§ Work required:
Copy the records below exactly, leaving out every picture.

Point correspondence tracking data

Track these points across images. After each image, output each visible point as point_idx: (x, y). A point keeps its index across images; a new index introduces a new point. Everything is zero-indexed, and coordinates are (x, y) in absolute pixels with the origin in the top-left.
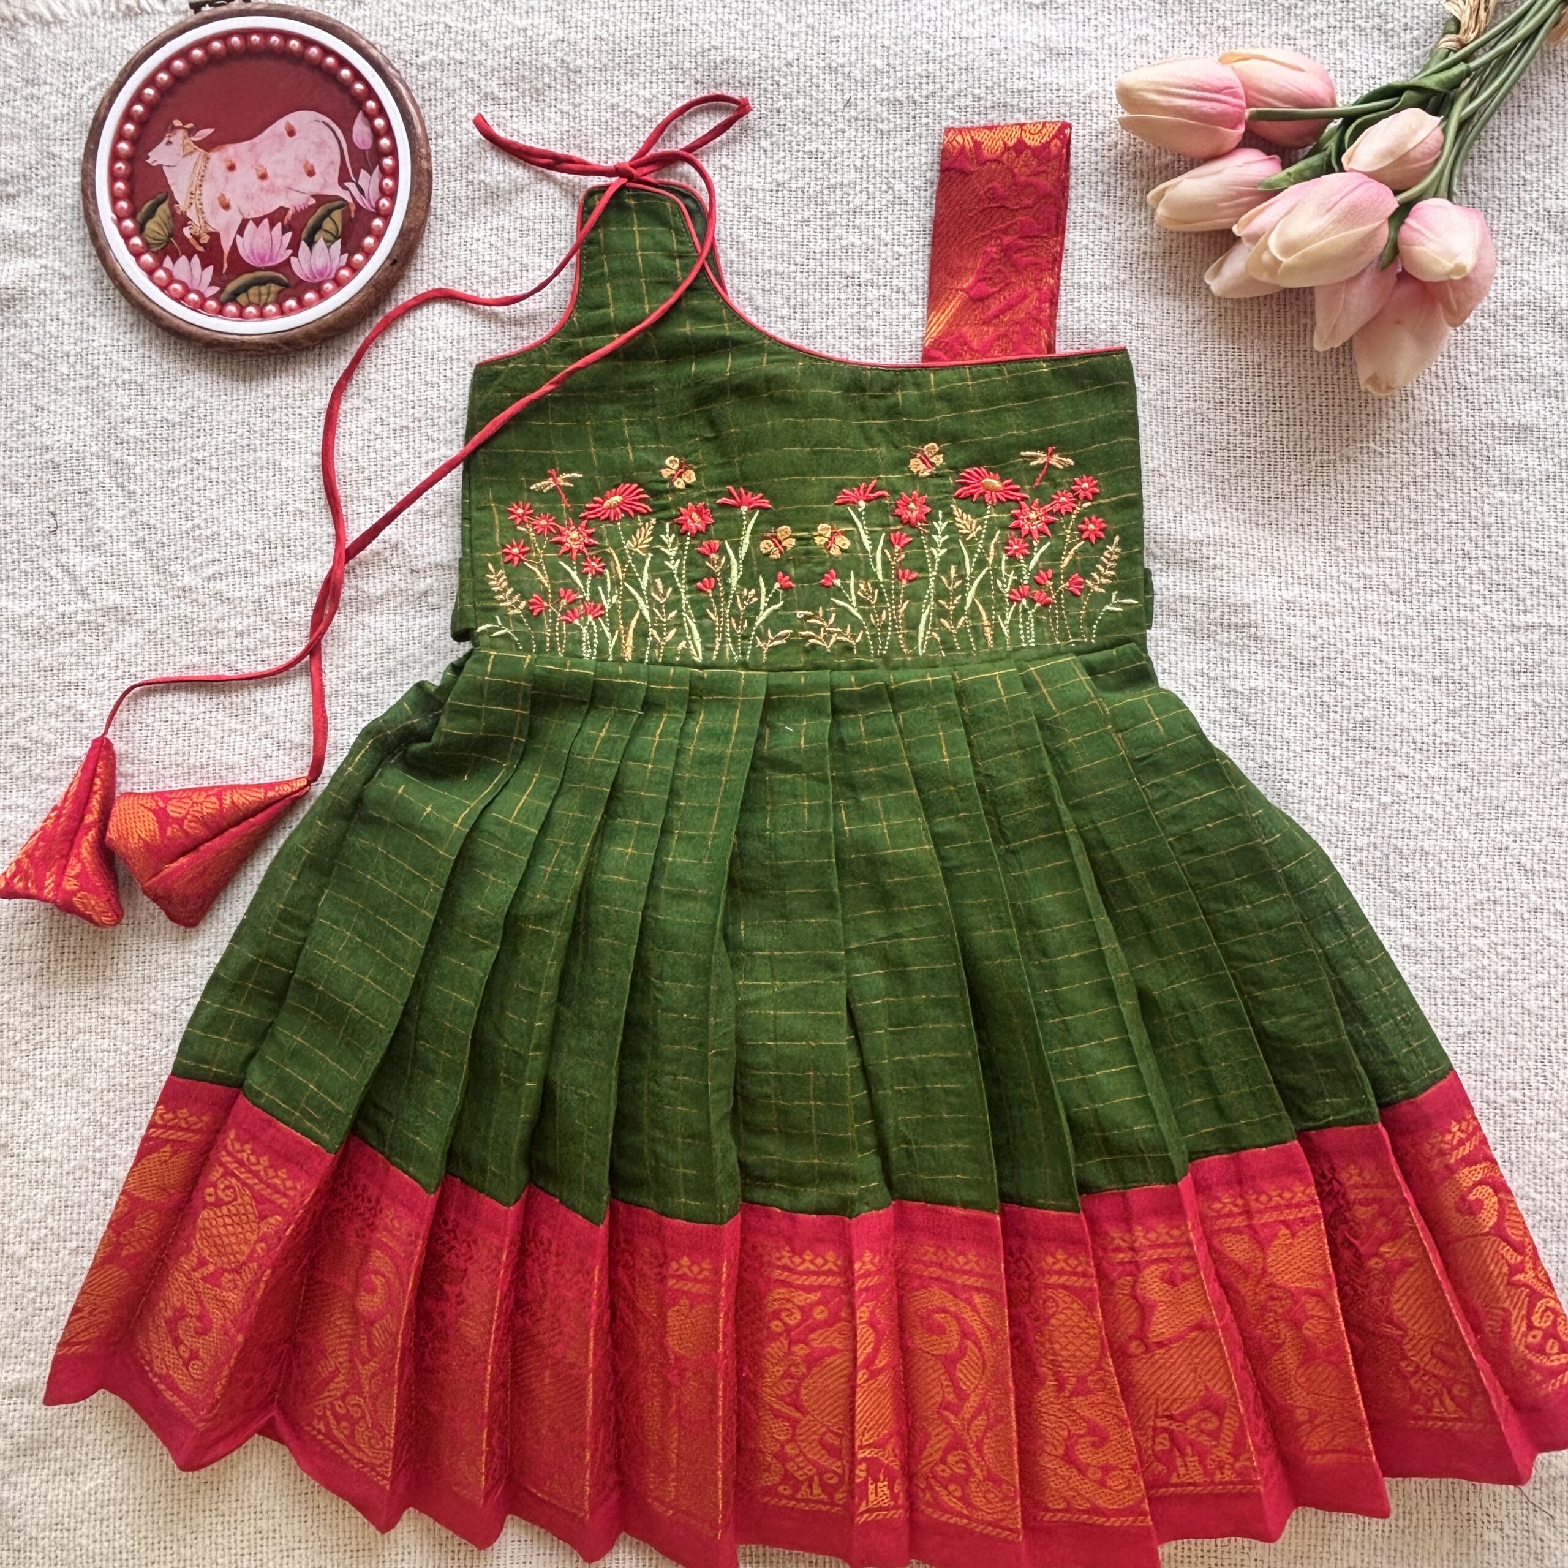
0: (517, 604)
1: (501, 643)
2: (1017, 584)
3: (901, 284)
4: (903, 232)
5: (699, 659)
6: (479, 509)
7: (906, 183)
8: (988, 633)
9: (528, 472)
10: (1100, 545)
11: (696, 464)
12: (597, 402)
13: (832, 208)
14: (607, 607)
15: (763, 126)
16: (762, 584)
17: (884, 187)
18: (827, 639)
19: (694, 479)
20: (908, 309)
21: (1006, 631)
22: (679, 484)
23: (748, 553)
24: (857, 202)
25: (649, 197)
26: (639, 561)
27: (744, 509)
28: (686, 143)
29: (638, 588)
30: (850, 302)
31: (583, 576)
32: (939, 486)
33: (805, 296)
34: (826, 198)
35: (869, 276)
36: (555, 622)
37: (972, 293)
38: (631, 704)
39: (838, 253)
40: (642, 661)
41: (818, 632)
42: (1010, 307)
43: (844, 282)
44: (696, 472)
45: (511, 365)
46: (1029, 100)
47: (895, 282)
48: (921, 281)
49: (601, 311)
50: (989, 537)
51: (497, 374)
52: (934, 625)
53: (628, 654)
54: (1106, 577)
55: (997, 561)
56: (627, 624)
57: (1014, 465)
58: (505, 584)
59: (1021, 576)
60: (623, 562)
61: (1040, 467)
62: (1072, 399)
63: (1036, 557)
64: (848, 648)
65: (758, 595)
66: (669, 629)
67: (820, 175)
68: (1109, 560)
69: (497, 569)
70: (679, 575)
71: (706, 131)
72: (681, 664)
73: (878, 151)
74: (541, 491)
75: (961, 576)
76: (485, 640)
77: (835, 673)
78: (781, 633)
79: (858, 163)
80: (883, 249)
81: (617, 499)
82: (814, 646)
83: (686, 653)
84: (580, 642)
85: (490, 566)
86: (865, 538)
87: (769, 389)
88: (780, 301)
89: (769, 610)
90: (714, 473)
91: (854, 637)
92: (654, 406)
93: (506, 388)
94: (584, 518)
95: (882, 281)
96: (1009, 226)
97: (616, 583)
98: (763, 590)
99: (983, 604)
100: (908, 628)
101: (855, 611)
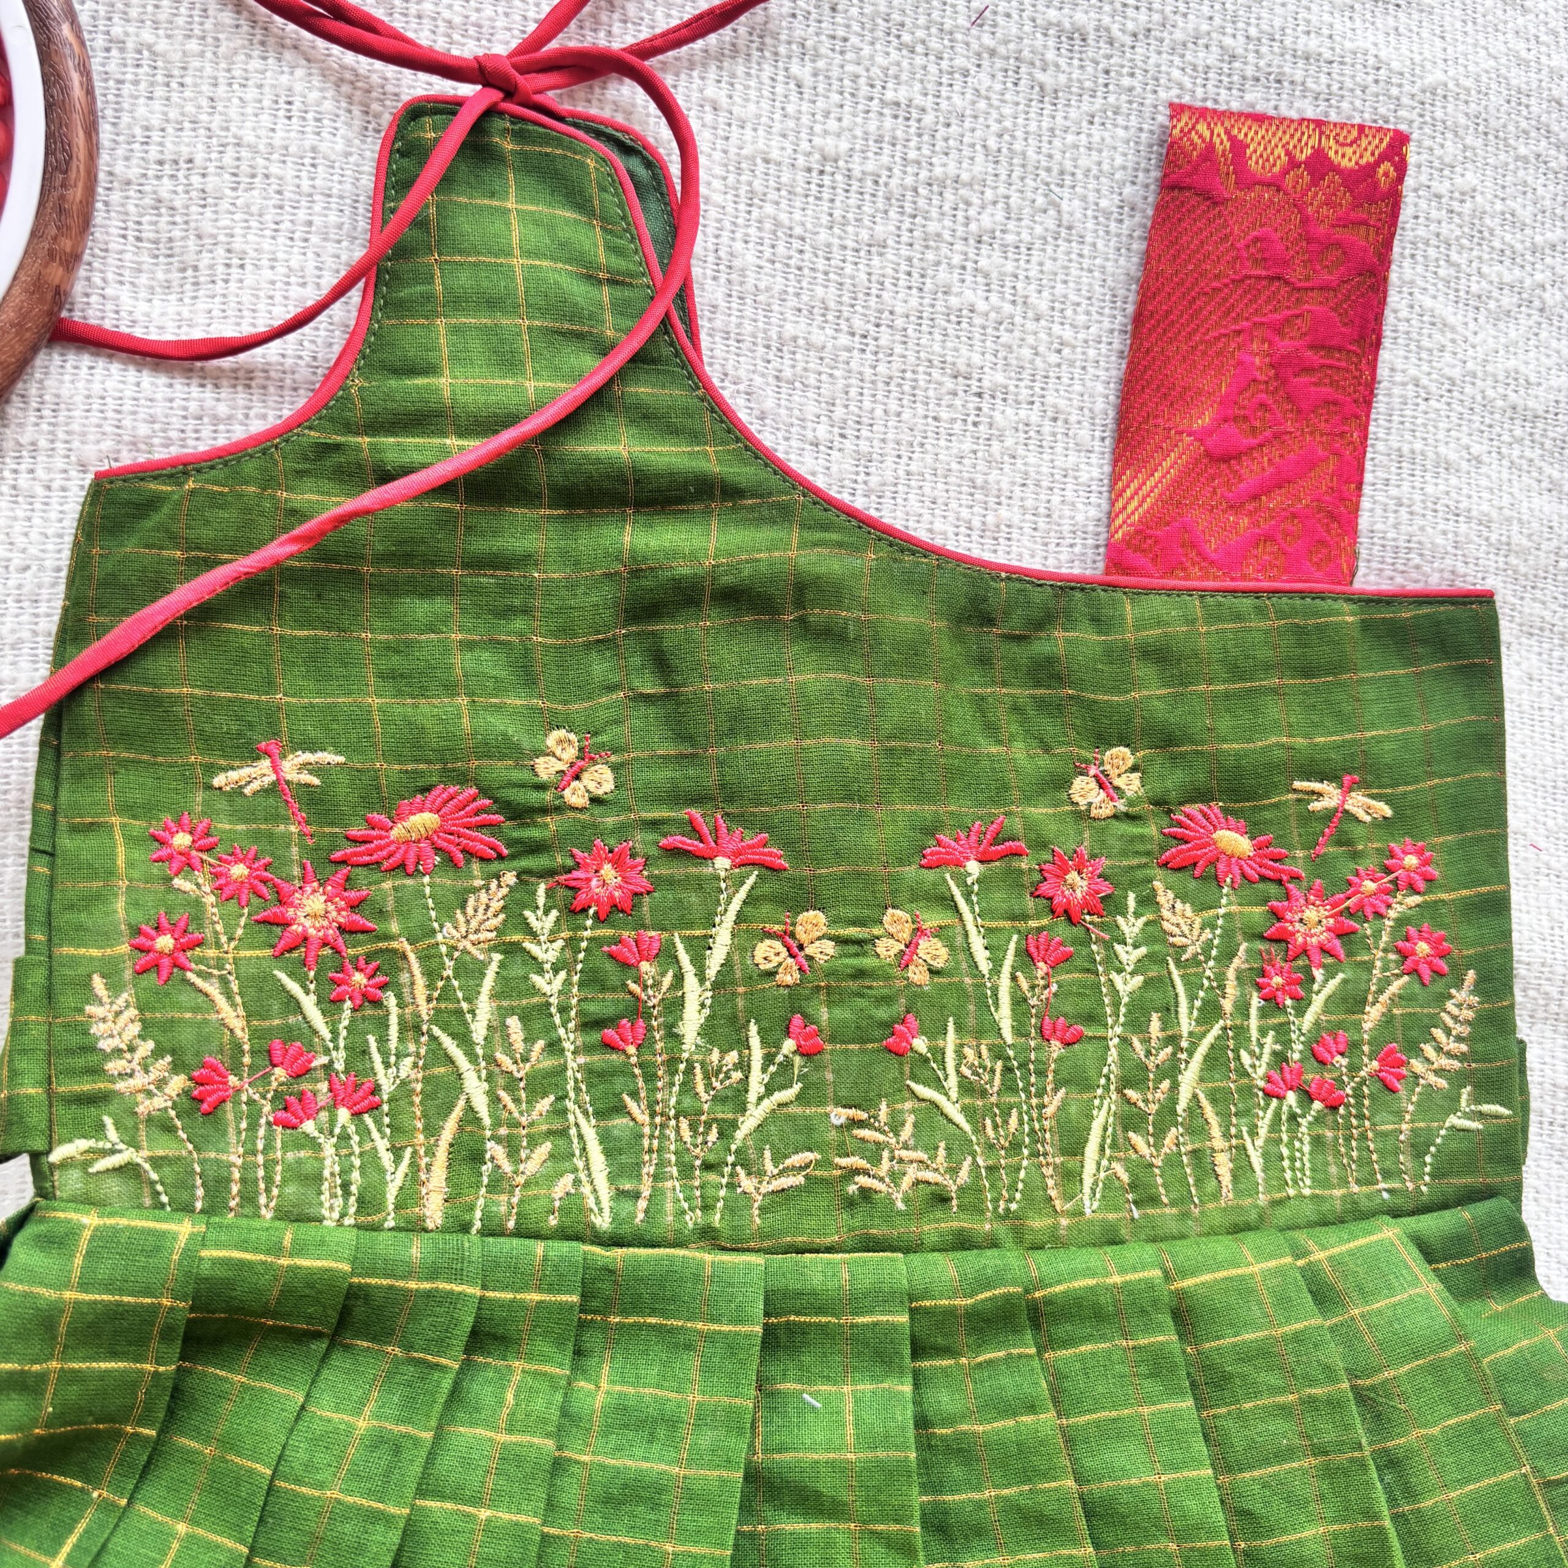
0: (161, 1083)
1: (114, 1186)
2: (1280, 1059)
3: (1062, 403)
4: (1073, 297)
5: (603, 1222)
6: (75, 829)
7: (1084, 199)
8: (1224, 1165)
9: (208, 742)
10: (1439, 986)
11: (615, 751)
12: (391, 589)
13: (933, 227)
14: (387, 1086)
15: (798, 33)
16: (755, 1041)
17: (1040, 201)
18: (895, 1177)
19: (608, 786)
20: (1073, 459)
21: (1257, 1161)
22: (575, 795)
23: (727, 964)
24: (986, 221)
25: (546, 140)
26: (471, 971)
27: (722, 863)
28: (630, 40)
29: (464, 1039)
30: (958, 426)
31: (330, 1005)
32: (1133, 839)
33: (867, 405)
34: (922, 203)
35: (1000, 378)
36: (253, 1127)
37: (1210, 442)
38: (441, 1345)
39: (940, 321)
40: (465, 1228)
41: (876, 1160)
42: (1279, 481)
43: (949, 384)
44: (615, 768)
45: (190, 485)
46: (1324, 79)
47: (1050, 399)
48: (1100, 405)
49: (420, 381)
50: (1228, 955)
51: (152, 503)
52: (1114, 1146)
53: (434, 1211)
54: (1449, 1055)
55: (1243, 1008)
56: (432, 1131)
57: (1276, 806)
58: (136, 1029)
59: (1287, 1043)
60: (432, 975)
61: (1328, 816)
62: (1394, 681)
63: (1318, 1002)
64: (941, 1199)
65: (744, 1066)
66: (533, 1142)
67: (912, 155)
68: (1455, 1018)
69: (115, 988)
70: (563, 1009)
71: (674, 22)
72: (565, 1234)
73: (1033, 127)
74: (238, 791)
75: (1173, 1040)
76: (70, 1183)
77: (916, 1259)
78: (796, 1160)
79: (992, 143)
80: (1030, 326)
81: (424, 821)
82: (866, 1193)
83: (573, 1204)
84: (318, 1178)
85: (98, 983)
86: (977, 944)
87: (800, 604)
88: (812, 409)
89: (768, 1104)
90: (662, 776)
91: (954, 1171)
92: (526, 611)
93: (175, 540)
94: (343, 862)
95: (1025, 393)
96: (1287, 320)
97: (412, 1028)
98: (757, 1053)
99: (1214, 1101)
100: (1064, 1152)
101: (953, 1111)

§ Exercise output:
Track these points across images. After each image, output each visible point as point_idx: (x, y). A point keeps its index across images; a new index introduces a new point. Everything is zero-indexed, and coordinates are (x, y) in absolute pixels with the origin in the top-left.
0: (517, 604)
1: (501, 643)
2: (1017, 584)
3: (901, 284)
4: (903, 232)
5: (699, 659)
6: (479, 509)
7: (906, 183)
8: (988, 633)
9: (528, 472)
10: (1100, 545)
11: (696, 464)
12: (597, 402)
13: (832, 208)
14: (607, 607)
15: (763, 126)
16: (762, 584)
17: (884, 187)
18: (827, 639)
19: (694, 479)
20: (908, 309)
21: (1006, 631)
22: (679, 484)
23: (748, 553)
24: (857, 202)
25: (649, 197)
26: (639, 561)
27: (744, 509)
28: (686, 143)
29: (638, 588)
30: (850, 302)
31: (583, 576)
32: (939, 486)
33: (805, 296)
34: (826, 198)
35: (869, 276)
36: (555, 622)
37: (972, 293)
38: (631, 704)
39: (838, 253)
40: (642, 661)
41: (818, 632)
42: (1010, 307)
43: (844, 282)
44: (696, 472)
45: (511, 365)
46: (1029, 100)
47: (895, 282)
48: (921, 281)
49: (601, 311)
50: (989, 537)
51: (497, 374)
52: (934, 625)
53: (628, 654)
54: (1106, 577)
55: (997, 561)
56: (627, 624)
57: (1014, 465)
58: (505, 584)
59: (1021, 576)
60: (623, 562)
61: (1040, 467)
62: (1072, 399)
63: (1036, 557)
64: (848, 648)
65: (758, 595)
66: (669, 629)
67: (820, 175)
68: (1109, 560)
69: (497, 569)
70: (679, 575)
71: (706, 131)
72: (681, 664)
73: (878, 151)
74: (541, 491)
75: (961, 576)
76: (485, 640)
77: (835, 673)
78: (781, 633)
79: (858, 163)
80: (883, 249)
81: (617, 499)
82: (814, 646)
83: (686, 653)
84: (580, 642)
85: (490, 566)
86: (865, 538)
87: (769, 389)
88: (780, 301)
89: (769, 610)
90: (714, 473)
91: (854, 637)
92: (654, 406)
93: (506, 388)
94: (584, 518)
95: (882, 281)
96: (1009, 226)
97: (616, 583)
98: (763, 590)
99: (983, 604)
100: (908, 628)
101: (855, 611)
0: (161, 1083)
1: (114, 1186)
2: (1280, 1059)
3: (1062, 403)
4: (1073, 297)
5: (603, 1222)
6: (75, 829)
7: (1084, 199)
8: (1224, 1165)
9: (208, 742)
10: (1439, 986)
11: (615, 751)
12: (391, 589)
13: (933, 227)
14: (387, 1086)
15: (798, 33)
16: (755, 1041)
17: (1040, 201)
18: (895, 1177)
19: (608, 786)
20: (1073, 459)
21: (1257, 1161)
22: (575, 795)
23: (727, 964)
24: (986, 221)
25: (546, 140)
26: (471, 971)
27: (722, 863)
28: (630, 40)
29: (464, 1039)
30: (958, 426)
31: (330, 1005)
32: (1133, 839)
33: (867, 405)
34: (922, 203)
35: (1000, 378)
36: (253, 1127)
37: (1210, 442)
38: (441, 1345)
39: (940, 321)
40: (465, 1228)
41: (876, 1160)
42: (1279, 481)
43: (949, 384)
44: (615, 768)
45: (190, 485)
46: (1324, 79)
47: (1050, 399)
48: (1100, 405)
49: (420, 381)
50: (1228, 955)
51: (152, 503)
52: (1114, 1146)
53: (434, 1211)
54: (1449, 1055)
55: (1243, 1008)
56: (432, 1131)
57: (1276, 806)
58: (136, 1029)
59: (1287, 1043)
60: (432, 975)
61: (1328, 816)
62: (1394, 681)
63: (1318, 1002)
64: (941, 1199)
65: (744, 1066)
66: (533, 1142)
67: (912, 155)
68: (1455, 1018)
69: (115, 988)
70: (563, 1009)
71: (674, 22)
72: (565, 1234)
73: (1033, 127)
74: (238, 791)
75: (1173, 1040)
76: (70, 1183)
77: (916, 1259)
78: (796, 1160)
79: (992, 143)
80: (1030, 326)
81: (424, 821)
82: (866, 1193)
83: (573, 1204)
84: (318, 1178)
85: (98, 983)
86: (977, 944)
87: (800, 604)
88: (812, 409)
89: (768, 1104)
90: (662, 776)
91: (954, 1171)
92: (526, 611)
93: (175, 540)
94: (343, 862)
95: (1025, 393)
96: (1287, 320)
97: (412, 1028)
98: (757, 1053)
99: (1214, 1101)
100: (1064, 1152)
101: (953, 1111)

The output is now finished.